『シンプルだけれど重要なリーダーの仕事』
(守屋智敬/著)

  • 本書の概要
  • 著者プロフィール
  • 目次
 初めてリーダーや管理職に任命されると、チームの結果を意識するあまり、メンバーだった時代の気持ちやを忘れがちである。その結果、メンバー時代に自分がされてイヤだったことをまたメンバーに行ってしまう。これは、リーダー自ら行動を変える努力の不足、そして、自分のなかに確固たるリーダー像が存在していないことが原因だ。

 そこで本書では、2万人以上のリーダーたちへ研修を行ってきた著者が、そこで見聞きした現場の悩みを踏まえ「リーダーとしての原理原則」を伝えている。描かれるのは、説得ではなく共感、支配ではなく信頼、言葉ではなく行動といった「共感型リーダー」の姿だ。そしてその土台は「メンバーがいるからこそ」という感謝の気持にある。

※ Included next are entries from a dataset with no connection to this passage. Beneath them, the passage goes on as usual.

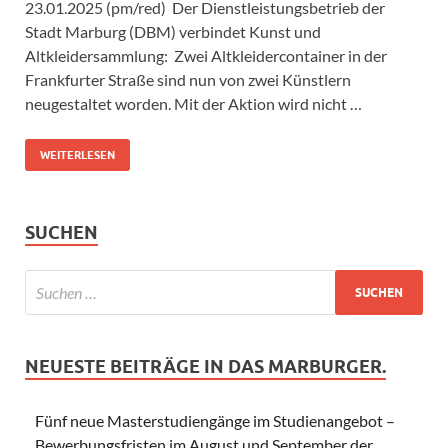
23.01.2025 (pm/red) Der Dienstleistungsbetrieb der
Stadt Marburg (DBM) verbindet Kunst und
Altkleidersammlung: Zwei Altkleidercontainer in der
Frankfurter Straße sind nun von zwei Künstlern
neugestaltet worden. Mit der Aktion wird nicht …
WEITERLESEN
SUCHEN
NEUESTE BEITRÄGE IN DAS MARBURGER.
Fünf neue Masterstudiengänge im Studienangebot –
Bewerbungsfristen im August und September der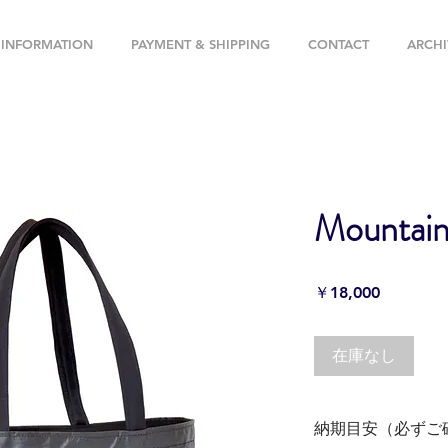
INFORMATION
PAYMENT & SHIPPING
CONTACT
ARCHI
Mountain
価
￥18,000
格
在庫なし
納期目安（必ずご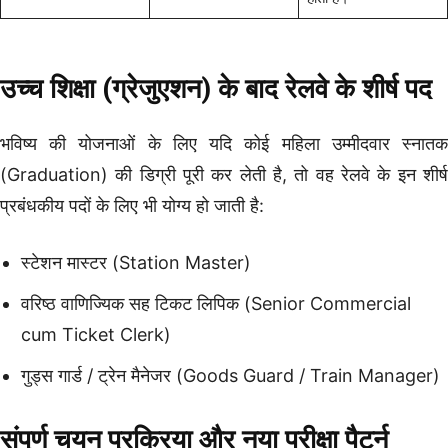
उच्च शिक्षा (ग्रेजुएशन) के बाद रेलवे के शीर्ष पद
भविष्य की योजनाओं के लिए यदि कोई महिला उम्मीदवार स्नातक
(Graduation) की डिग्री पूरी कर लेती है, तो वह रेलवे के इन शीर्ष
प्रबंधकीय पदों के लिए भी योग्य हो जाती है:
स्टेशन मास्टर (Station Master)
वरिष्ठ वाणिज्यिक सह टिकट लिपिक (Senior Commercial
cum Ticket Clerk)
गुड्स गार्ड / ट्रेन मैनेजर (Goods Guard / Train Manager)
संपूर्ण चयन प्रक्रिया और नया परीक्षा पैटर्न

 具体的には、「信頼のベースをつくる」「チームをまとめて動かす」「仕事を任せる」「感情に寄り添う」「能力を引き出す」「チームの温度を上げる」といったステップに沿って、実践的な考え方や振る舞いが余すところなく描かれている。自身の経験に照らし合わせ、「こうすればよかったのか」と気付かされること必須の一冊だ。

 それらは、シンプルだが重要なこと、すなわち簡単なようなかなか実行できていない普遍的なリーダーの仕事とも言える。それゆえ、これからリーダーになる方も、現在メンバーとの関係やチームの目標達成に悩まれている方もぜひご一読頂きたい。リーダーの目指すべき姿として、折に触れ何度も読み返す座右の一冊になるはずだ。

著者:守屋 智敬(モリヤ トモタカ)
 1970年大阪生まれ。95年神戸大学大学院修士課程修了後、設計事務所に入所。地域再開発計画のコンサルティング業務や地域振興プロジェクトに従事。99年、人材系コンサルティング会社・HRインスティテュートの立ち上げ期に参画。以来16年にわたり、経営戦略策定、組織開発プログラムを通したリーダー育成にチーフコンサルサントとして活躍。現場で起こっている課題を解決する組織開発コンサルティングも数多く手がけてきた。
 2015年、株式会社モリヤコンサルティングを設立。師として慕う新将命氏の「人は論理により説得され、感情によって動く」というメッセージに強く共感し、内面から行動を変えるアプローチを重視した研修プログラムを開発。リーダーの心の姿勢(スタンス)を変えることで行動を変えるリーダーシップ研修や組織開発プログラム、本質的な問題を解決し信頼関係を構築することで強い組織を創り出すリーダーシッププログラム等を提供。研修受講生のファンが多く、企業の人事担当者の評価も高い。
 14年から復興庁の“新しい東北モデル事業”の一環として、いわて復興ツーリズム推進協議会にてチーフ・アドバイザーに就任し、被災地におけるリーダーシップ研修のプログラム開発を支援。復興庁の企業再生専門家として、被災地の復興支援にも携わっている。
第1章 信頼のベースをつくる
第2章 チームをうまくまとめて動かす
第3章 仕事を任せる
第4章 メンバーの感情に寄り添う
第5章 メンバーの能力を引き出す
第6章 チームの温度を上げる
第7章 上司を巻き込んで社内政治を攻略する

要約ダイジェスト

まず自分のことを知ってもらう

 新しくリーダーに任命された人、チームに一体感がなくてもがいているリーダー、これからリーダーを目指す人、これらの人がメンバーと最高の仕事をするために、そしてチームで大きな成果を生み出すために知っておいてほしいことには、次のようなものがある。

 まず、リーダーにとって、メンバーをよく知ることは、自分を知ることと同じくらい重要だ。そこで、着任早々にやってほしいのが面談である。今の課題は何か、何を大切にして仕事をしているか、1対1の面談でメンバーのことを把握する。